**The task**
Copy out each line of the material that includes the word "thumb".

**Records shown**
##############################
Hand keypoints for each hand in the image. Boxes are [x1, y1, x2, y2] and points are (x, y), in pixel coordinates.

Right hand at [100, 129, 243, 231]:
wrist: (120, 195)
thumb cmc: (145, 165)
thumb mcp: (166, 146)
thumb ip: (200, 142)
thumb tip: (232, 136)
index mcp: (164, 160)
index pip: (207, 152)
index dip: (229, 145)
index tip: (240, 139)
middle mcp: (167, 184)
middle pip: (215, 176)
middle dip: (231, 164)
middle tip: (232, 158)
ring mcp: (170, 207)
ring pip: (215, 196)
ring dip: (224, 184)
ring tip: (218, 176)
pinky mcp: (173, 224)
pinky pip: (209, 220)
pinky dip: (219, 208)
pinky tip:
##############################
**Output of the exercise**
thumb cmc: (145, 165)
thumb mcp: (166, 146)
thumb ip: (200, 142)
thumb tip: (232, 136)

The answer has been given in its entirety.